Deploying LangGraph Agents to Production: A Practical Infrastructure Guide

TL;DR — A LangGraph agent is just a stateful graph. Deploying one is just serving that graph behind an API. The complexity isn’t in the graph — it’s in the nine things you forget to handle until they fail in production.

The Gap Between “Working” and “Production”

Your LangGraph agent runs perfectly in a Jupyter notebook. Five of your friends have tested it. The demo was flawless.

Then you deploy it and everything that seemed fine becomes a problem:

The LLM API is slow today. Requests hang for 45 seconds before users give up.
A user sends an unusually long document and your agent runs 20 tool calls in a loop.
Your pod restarts and you lose all in-flight conversation state.
You can’t tell whether the agent is degraded or working normally because you have no metrics.

This article covers the infrastructure layer that handles all of this.

Containerization

FROM python:3.11-slim

WORKDIR /app

# Install only production dependencies
COPY requirements.txt .
RUN pip install --no-cache-dir -r requirements.txt

COPY src/ ./src/

# Non-root user for security
RUN useradd --create-home appuser
USER appuser

CMD ["python", "-m", "uvicorn", "src.api:app", "--host", "0.0.0.0", "--port", "8000"]

Use python:3.11-slim (not latest) — you want reproducible builds, not surprise updates.

Async API Design

LangGraph agents are I/O-bound (LLM calls, tool calls). Use FastAPI with async handlers:

from fastapi import FastAPI, HTTPException
from fastapi.responses import StreamingResponse
from langgraph.graph import StateGraph
import asyncio

app = FastAPI()

@app.post("/agent/stream")
async def stream_agent(request: AgentRequest):
    async def generate():
        config = {"configurable": {"thread_id": request.thread_id}}
        async for chunk in agent.astream(
            {"messages": [HumanMessage(content=request.message)]},
            config=config,
        ):
            yield f"data: {chunk}\n\n"
    
    return StreamingResponse(generate(), media_type="text/event-stream")

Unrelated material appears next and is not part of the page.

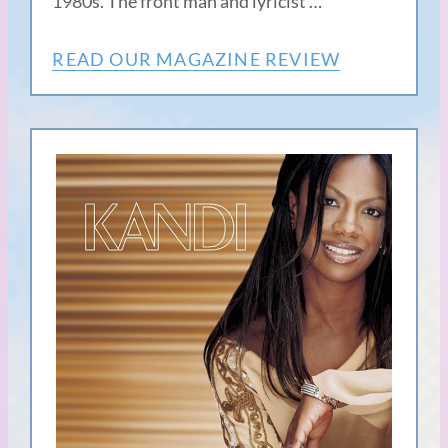
1980s. The front man and lyricist …
READ OUR MAGAZINE REVIEW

Timeout and Circuit Breaker Pattern

LLM APIs have variable latency. Without timeouts, a slow model response hangs your entire API:

import asyncio
from functools import wraps

def with_timeout(seconds: float):
    def decorator(fn):
        @wraps(fn)
        async def wrapper(*args, **kwargs):
            try:
                return await asyncio.wait_for(fn(*args, **kwargs), timeout=seconds)
            except asyncio.TimeoutError:
                raise HTTPException(503, detail="Agent timed out. Try again.")
        return wrapper
    return decorator

@app.post("/agent/invoke")
@with_timeout(30.0)
async def invoke_agent(request: AgentRequest):
    ...

Observability

Without metrics, you’re flying blind. Minimum viable observability stack:

from prometheus_client import Counter, Histogram, generate_latest
import time

agent_requests_total = Counter("agent_requests_total", "Total agent invocations", ["status"])
agent_latency = Histogram("agent_latency_seconds", "Agent response latency")

@app.middleware("http")
async def metrics_middleware(request, call_next):
    start = time.time()
    response = await call_next(request)
    latency = time.time() - start
    agent_latency.observe(latency)
    agent_requests_total.labels(status=response.status_code).inc()
    return response

Export to Prometheus, visualize in Grafana. Alert when p95 latency exceeds your SLA.

Kubernetes Deployment

apiVersion: apps/v1
kind: Deployment
metadata:
  name: agent-api
spec:
  replicas: 3
  strategy:
    rollingUpdate:
      maxUnavailable: 1      # keep 2/3 running during deploy
      maxSurge: 1
  template:
    spec:
      containers:
        - name: agent
          image: your-registry/agent-api:v1.2.3  # pin to exact tag, never :latest
          resources:
            requests:
              memory: "512Mi"
              cpu: "250m"
            limits:
              memory: "1Gi"
              cpu: "1000m"
          envFrom:
            - secretRef:
                name: agent-secrets   # OPENAI_API_KEY, LANGCHAIN_API_KEY, etc.
          livenessProbe:
            httpGet:
              path: /health
              port: 8000
            initialDelaySeconds: 10
            periodSeconds: 30

The rollingUpdate strategy ensures zero-downtime deploys. Pinning image to an exact tag (v1.2.3) prevents accidental rollouts from latest changing under you.

The One Thing Most Teams Skip

Health checks that actually test the agent. Most deployments add a /health endpoint that returns {"status": "ok"} unconditionally. This is useless — it confirms the API process is alive, not that the agent works.

A proper health check should:

Make one real LLM call with a known input
Assert the output matches an expected pattern
Return 503 if it doesn’t

Yes, this costs one LLM call every 30 seconds. That cost is trivial compared to serving a degraded agent to users for hours without knowing.